The researchers, from the University of Maine, looked at 36 obese rats and 36 lean rats. The type of rat used is prone to metabolic syndrome if it becomes obese.
This research highlights some benefits of blueberries, although further research is needed
Metabolic syndrome is a cluster of linked risk factors, which dramatically increase the risk of developing diabetes and cardiovascular disease. It can be diagnosed from cholesterol levels, blood sugar levels, blood pressure, waist circumference and, in particular, the state of the endothelium – the inner lining of blood vessels.
The researchers fed all the rats the same diet but in half the rats, 8 per cent of their food (in this case, sugar) was substituted with freeze-dried wild blueberry powder.
After eight weeks, the blood vessels of the lab rats were studied. Their ability to constrict and relax worked less well in obese rats, but this was improved in the rats that had been fed blueberry powder.
The researchers speculate that the effects of blueberry powder are due to its antioxidant and anti-inflammatory properties, but the research doesn’t conclude what this may mean for humans.

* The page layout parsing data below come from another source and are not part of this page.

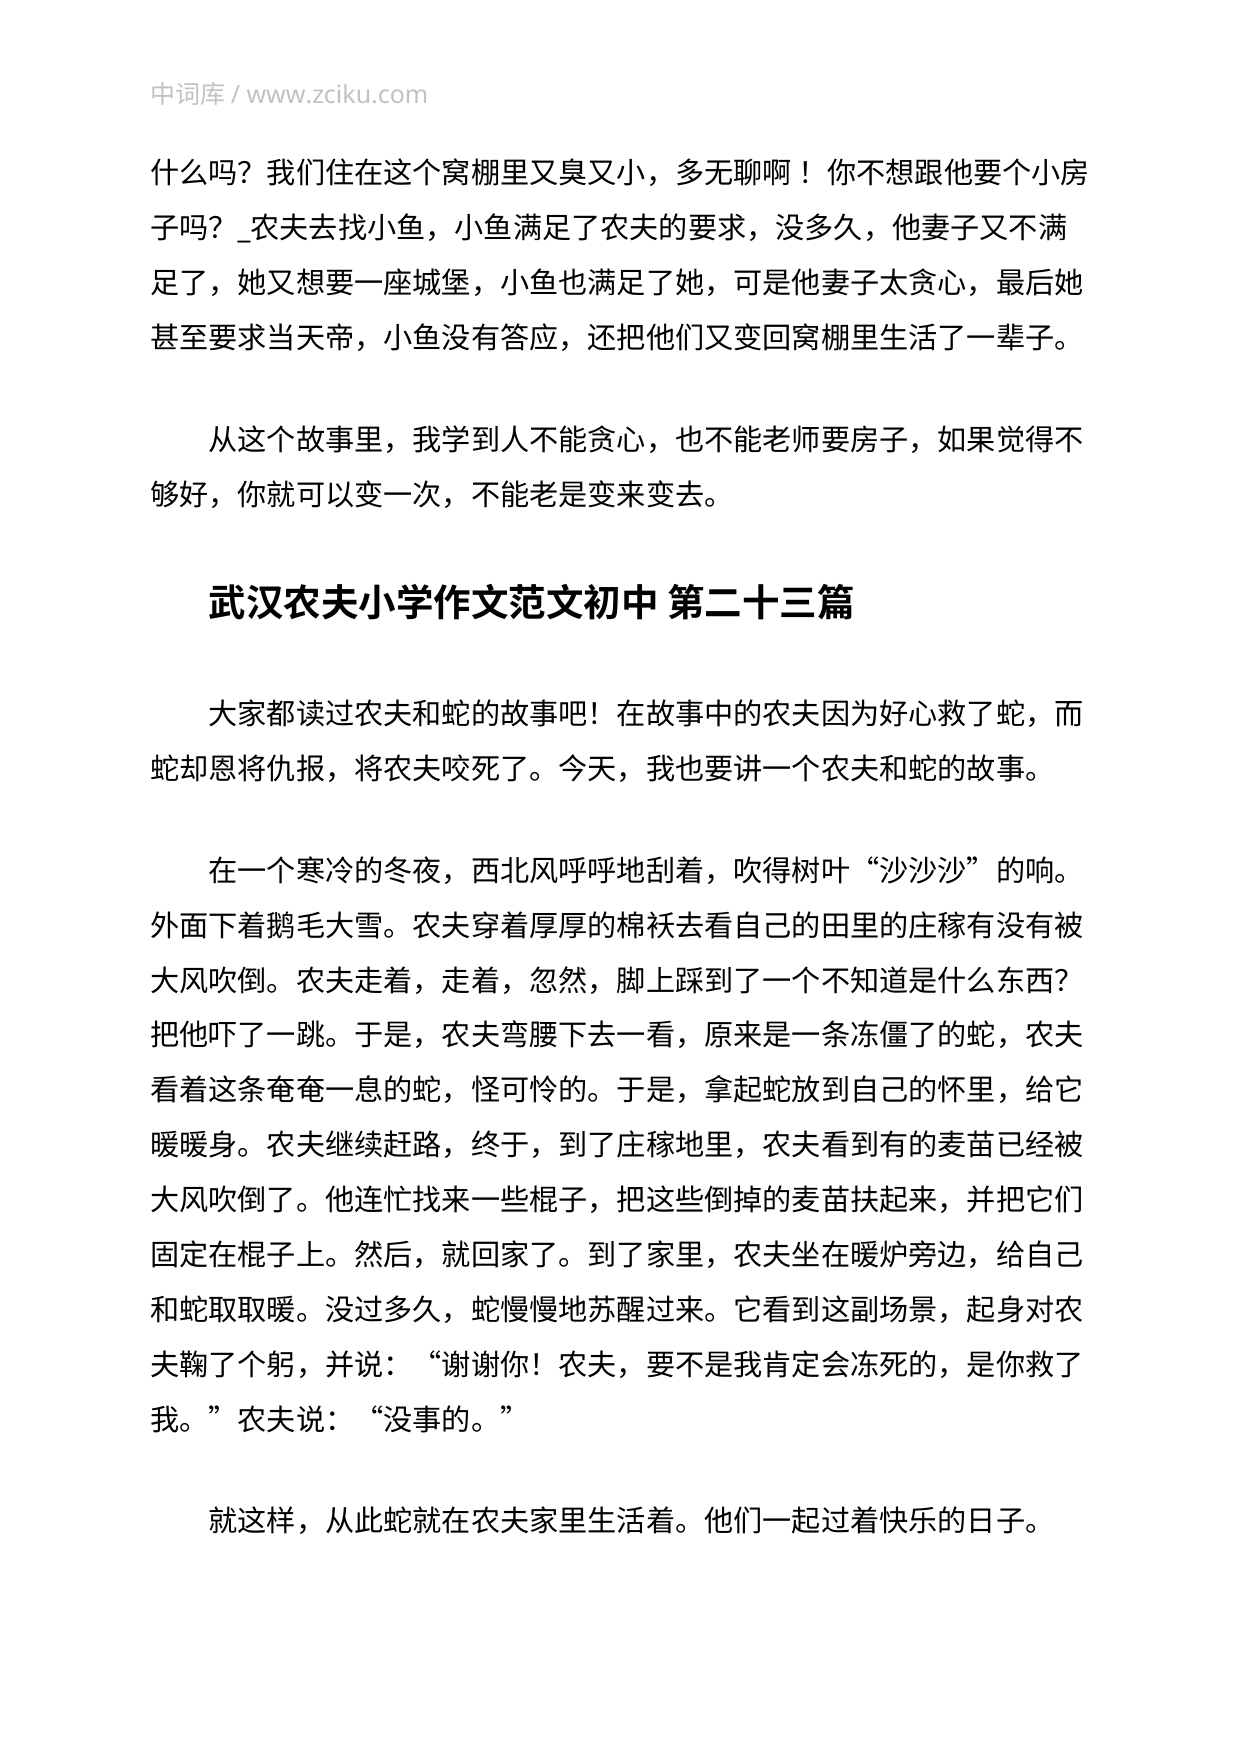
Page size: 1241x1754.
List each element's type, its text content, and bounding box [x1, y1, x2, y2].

text 在一个寒冷的冬夜，西北风呼呼地刮着，吹得树叶“沙沙沙”的响。外面下着鹅毛大雪。农夫穿着厚厚的棉袄去看自己的田里的庄稼有没有被大风吹倒。农夫走着，走着，忽然，脚上踩到了一个不知道是什么东西？把他吓了一跳。于是，农夫弯腰下去一看，原来是一条冻僵了的蛇，农夫看着这条奄奄一息的蛇，怪可怜的。于是，拿起蛇放到自己的怀里，给它暖暖身。农夫继续赶路，终于，到了庄稼地里，农夫看到有的麦苗已经被大风吹倒了。他连忙找来一些棍子，把这些倒掉的麦苗扶起来，并把它们固定在棍子上。然后，就回家了。到了家里，农夫坐在暖炉旁边，给自己和蛇取取暖。没过多久，蛇慢慢地苏醒过来。它看到这副场景，起身对农夫鞠了个躬，并说：“谢谢你！农夫，要不是我肯定会冻死的，是你救了我。”农夫说：“没事的。” [150, 847, 1090, 1438]
text 从这个故事里，我学到人不能贪心，也不能老师要房子，如果觉得不够好，你就可以变一次，不能老是变来变去。 [150, 417, 1090, 514]
text 武汉农夫小学作文范文初中 第二十三篇 [150, 573, 1090, 627]
text 大家都读过农夫和蛇的故事吧！在故事中的农夫因为好心救了蛇，而蛇却恩将仇报，将农夫咬死了。今天，我也要讲一个农夫和蛇的故事。 [150, 691, 1090, 788]
text 就这样，从此蛇就在农夫家里生活着。他们一起过着快乐的日子。 [150, 1498, 1090, 1540]
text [150, 150, 1090, 357]
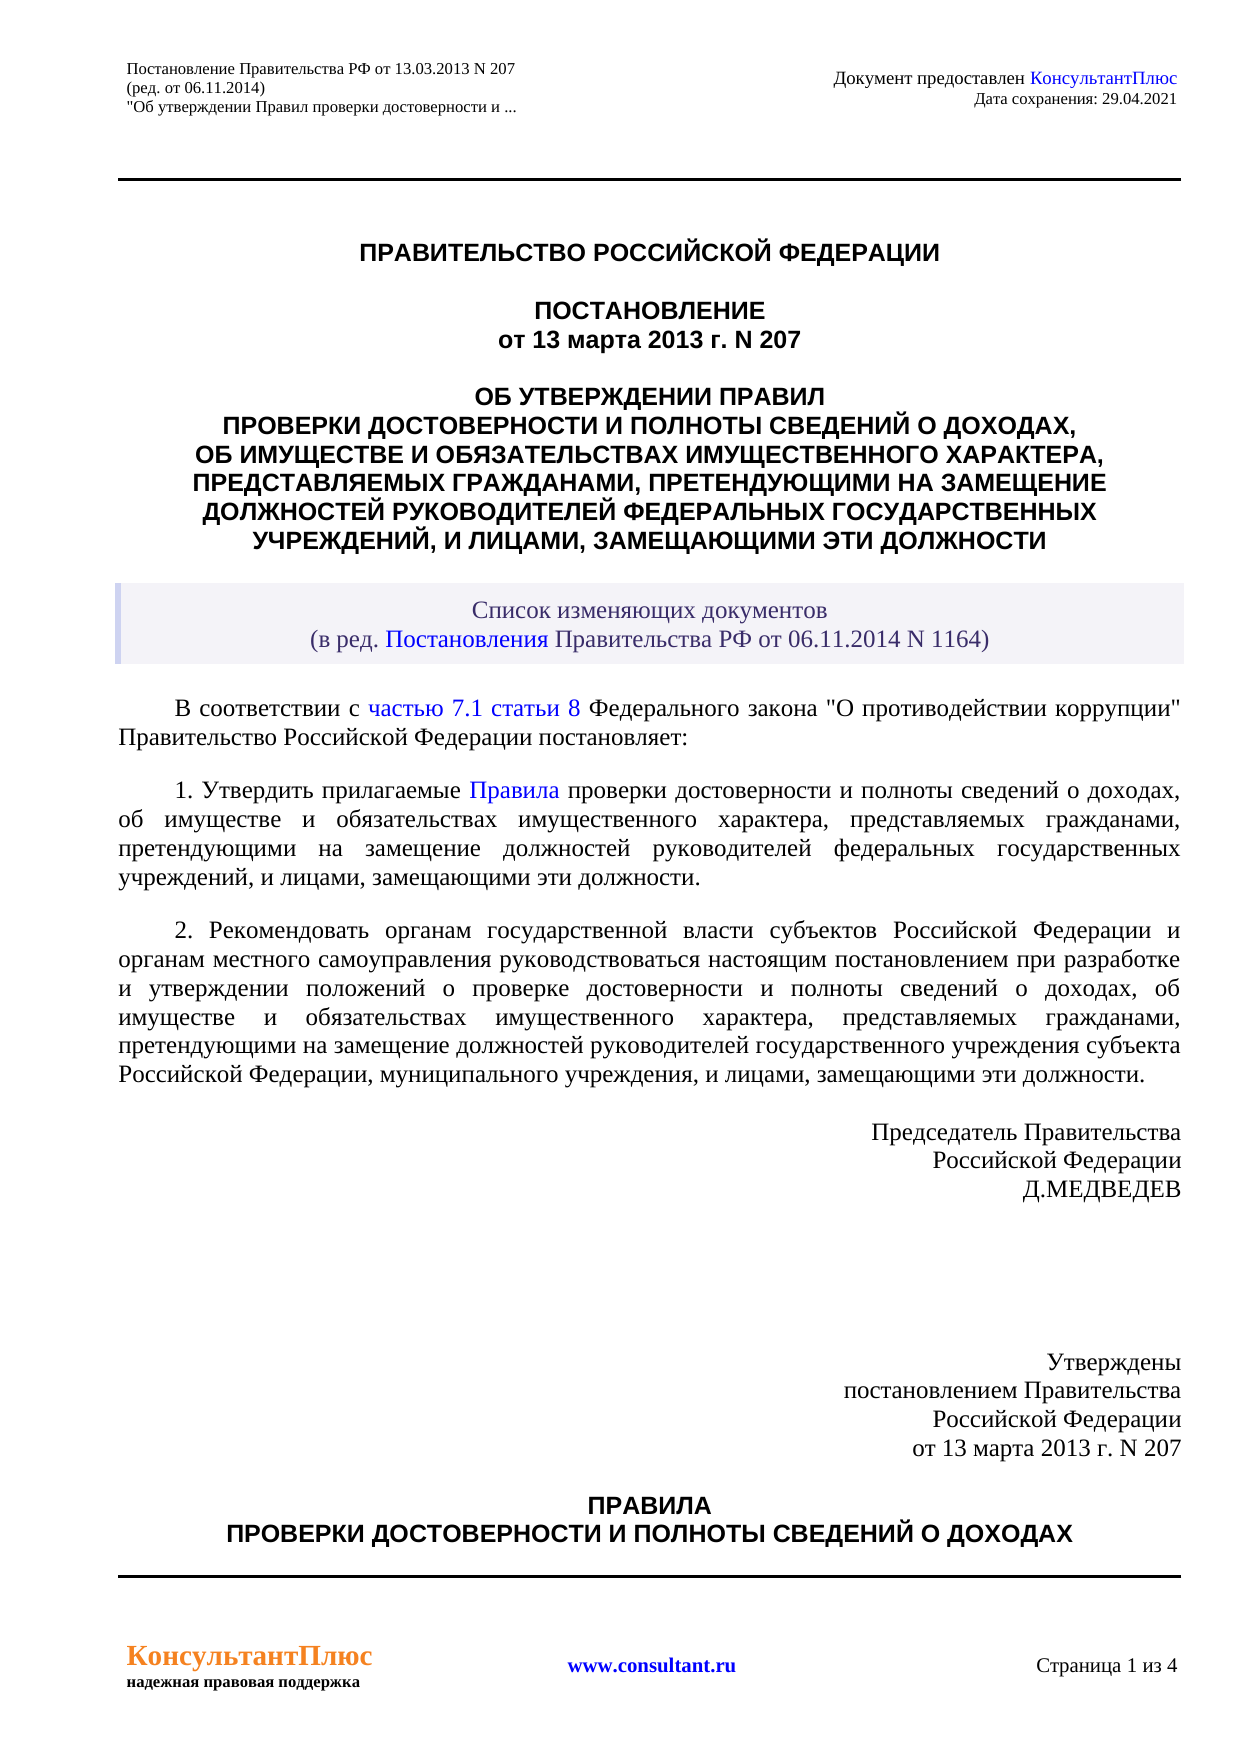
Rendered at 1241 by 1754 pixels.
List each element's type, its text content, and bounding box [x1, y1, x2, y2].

The Telegraph and the Mail also suggested that blueberries could protect against obesity, but the researchers found no difference in weight gain between the two rat groups.
The Telegraph didn’t make it clear that the research looked at wild blueberries, described by the researchers as “one of the richest fruit sources of anthocyanins and other polyphenols”. Wild blueberries are not readily available in the UK, and we don’t know whether using cultivated blueberries might have changed the results.
This isn’t a reason for people to swap their medication for blueberries
The authors declared that their work was supported by the Wild Blueberry Association of North America.
Christopher Allen, one of our senior cardiac nurses, said: “A healthy, balanced diet is essential in reducing your risk of cardiovascular disease. This research highlights some benefits of blueberries, although further research will be needed to investigate the impact on humans.
“Blueberries count towards your 5-a-day, and are a good source of vitamins, minerals and fibre, and some research suggests they could reduce blood pressure.
“This isn’t a reason for people to swap their medication for blueberries. Talk to your GP to understand how your diet can help your health.”